I use an iPhone 15 Pro hourly and an iPad Air infrequently (but I'm always in the market for a cheap Android tablet). I have a PlayStation 5 just to play Spider-Man, and several Windows machines, including a work-issued Lenovo ThinkPad. I talk to Alexa and Siri all day long. I do the majority of my computing on a 15-inch LG Gram laptop attached to a Thunderbolt hub to run a multi-monitor setup—I overdid it on the power needed to simply work from home.

I'm most at home in Microsoft Word after decades of writing there. More and more, I turn to services like Google Docs, using tools like Grammarly. I use Google's Chrome browser due to an addiction to several extensions I think I can't live without, but probably could. I use Excel extensively on data-intensive stories, but for chart creation, we've switched over entirely to using Infogram for interactive features that are hard to find elsewhere. I do a lot of graphics work for my stories, but limit myself to the free and amazing Paint.NET software to edit images.
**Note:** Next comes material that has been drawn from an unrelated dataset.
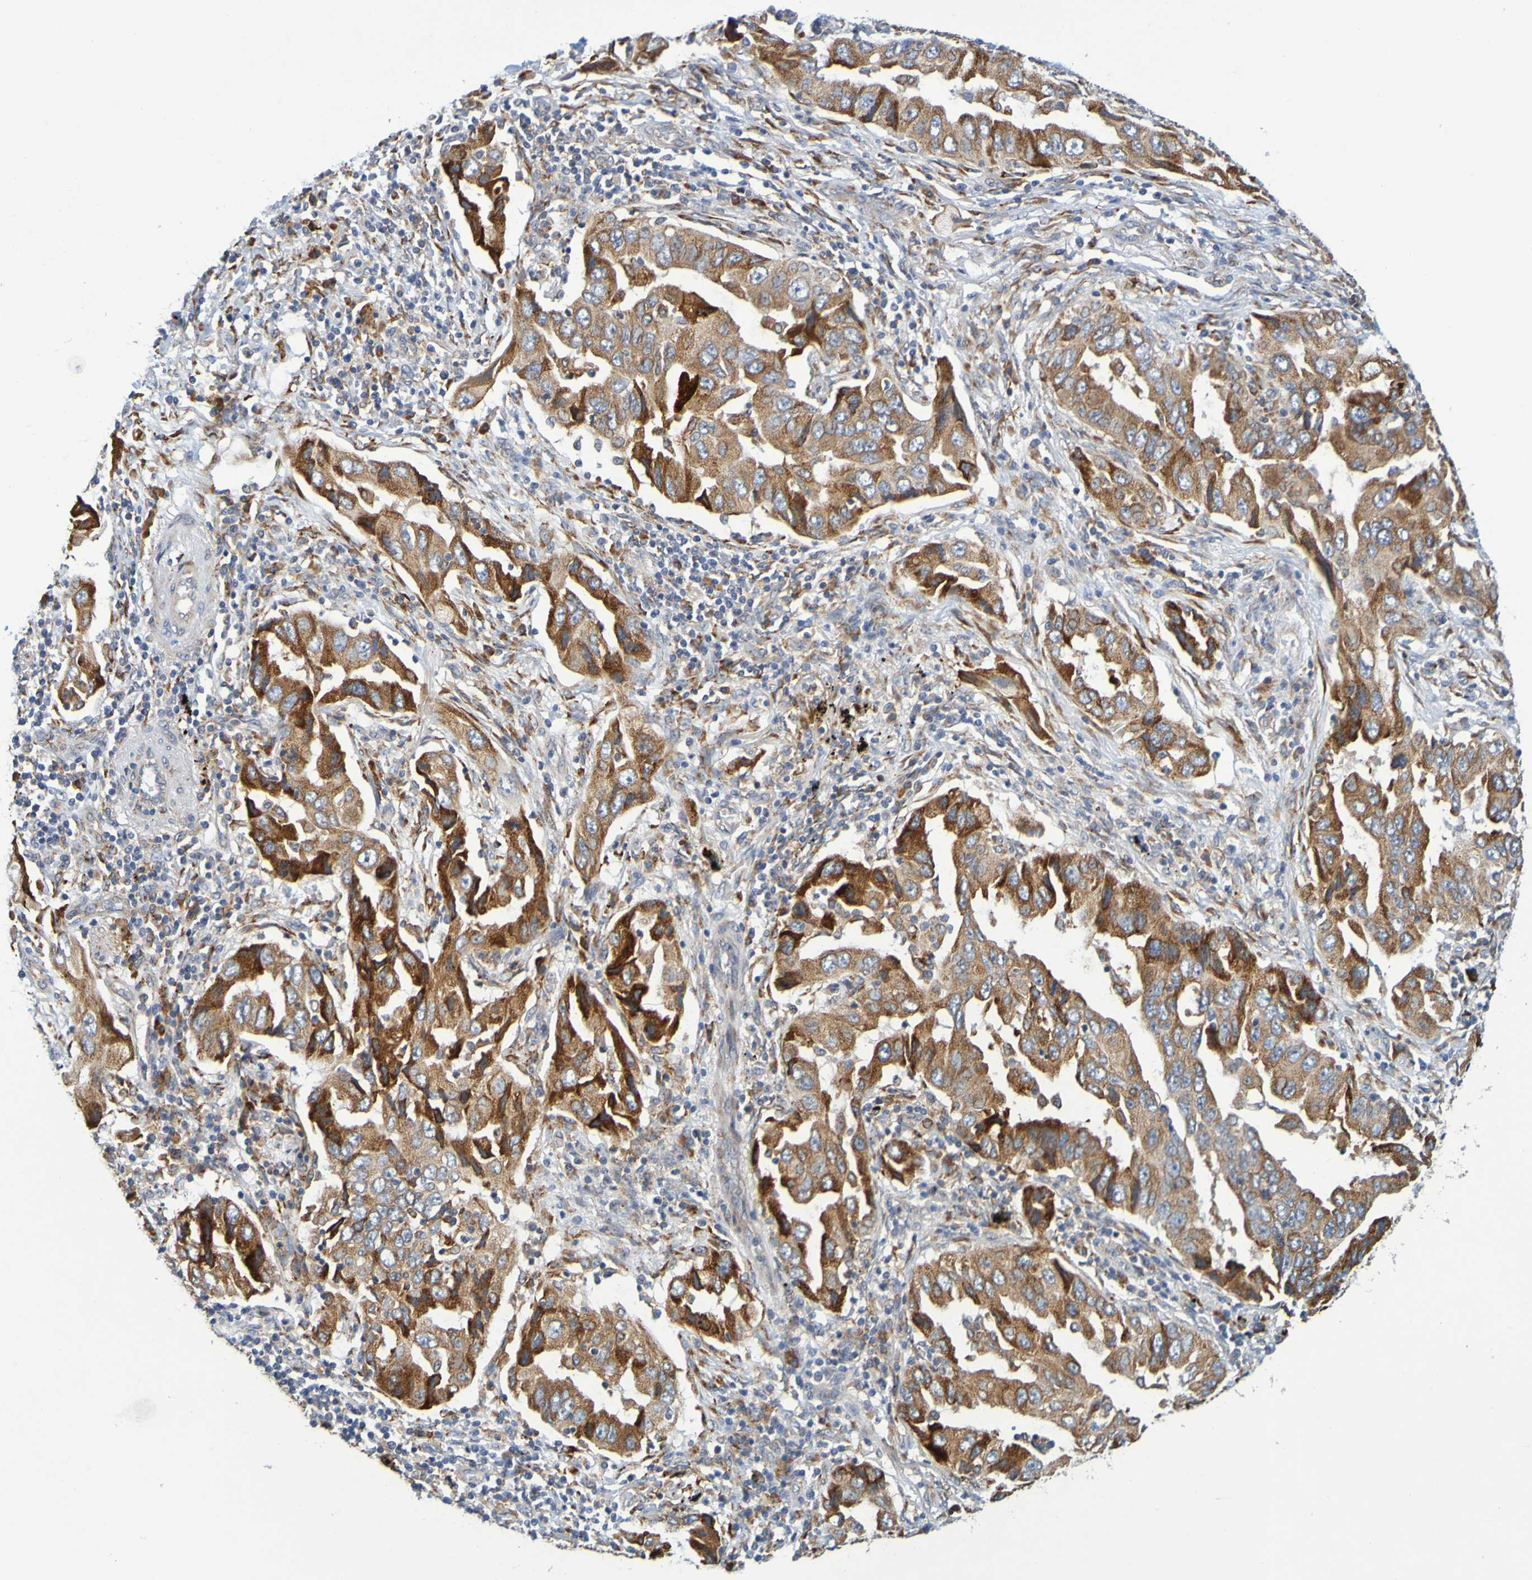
{"staining": {"intensity": "strong", "quantity": "25%-75%", "location": "cytoplasmic/membranous"}, "tissue": "lung cancer", "cell_type": "Tumor cells", "image_type": "cancer", "snomed": [{"axis": "morphology", "description": "Adenocarcinoma, NOS"}, {"axis": "topography", "description": "Lung"}], "caption": "Adenocarcinoma (lung) stained with a protein marker exhibits strong staining in tumor cells.", "gene": "SIL1", "patient": {"sex": "female", "age": 65}}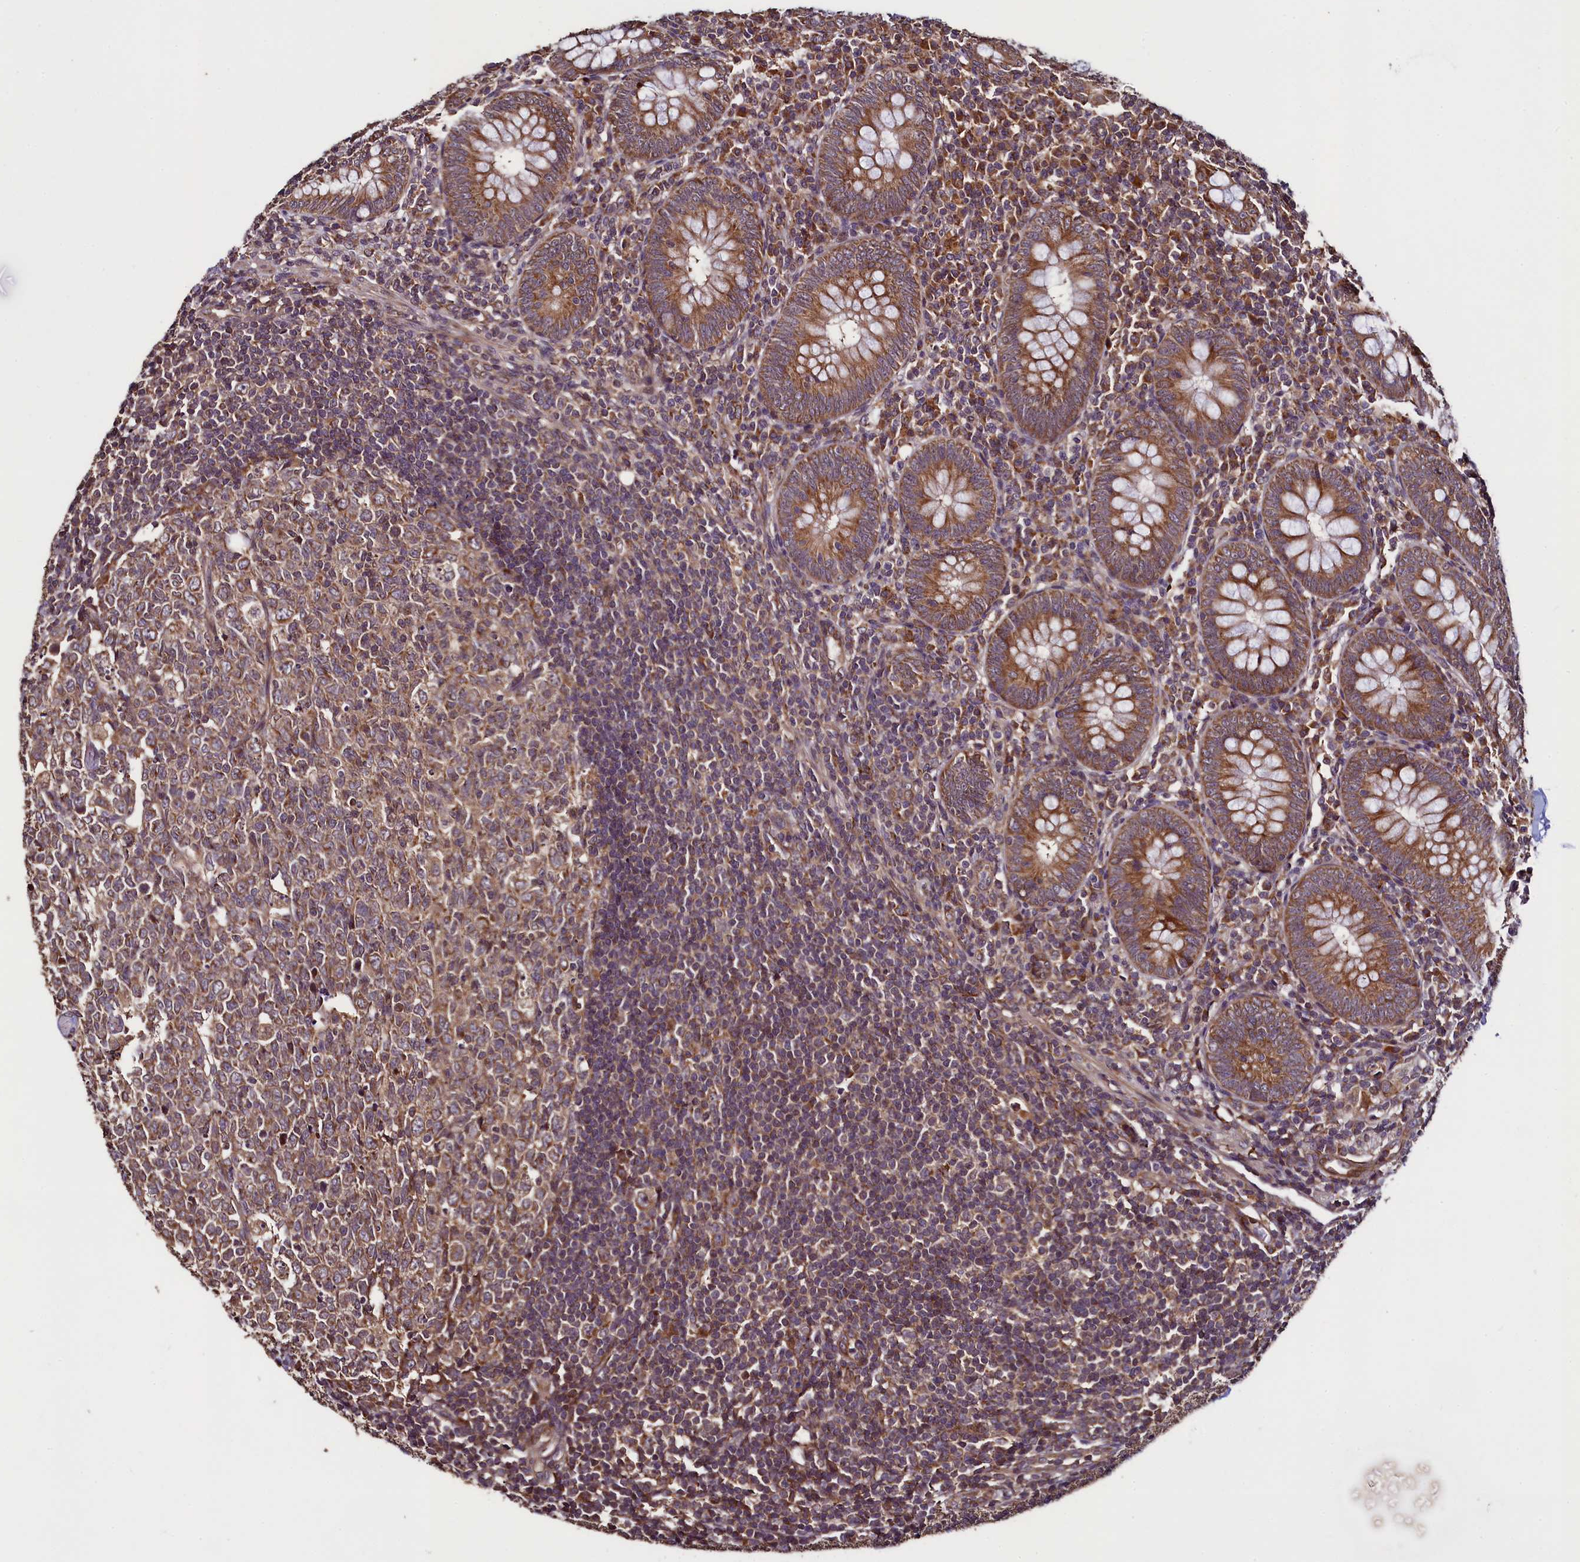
{"staining": {"intensity": "moderate", "quantity": ">75%", "location": "cytoplasmic/membranous"}, "tissue": "appendix", "cell_type": "Glandular cells", "image_type": "normal", "snomed": [{"axis": "morphology", "description": "Normal tissue, NOS"}, {"axis": "topography", "description": "Appendix"}], "caption": "About >75% of glandular cells in normal appendix display moderate cytoplasmic/membranous protein expression as visualized by brown immunohistochemical staining.", "gene": "RBFA", "patient": {"sex": "male", "age": 14}}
I'm a firm evangelist for using the cloud for backup and syncing of files; I'm primarily using Dropbox, which has never failed me, but I also have redundant setups on Microsoft OneDrive, plus extra picture backups on Amazon Photos and iCloud. Why take chances? For entertainment, mine is a streaming-only household—my kid has never seen network TV and barely been exposed to commercials, thanks to Roku and Amazon Music. The house is peppered with smart speakers from Amazon for instant gratification and control of smart home devices like multiple Wyze cameras and Nest Protect smoke detectors. I've got accounts on all the major social networks, to my horror. I have a robot vacuum for each floor of the house. I want a 3D printer, but not sure what I'd use it for.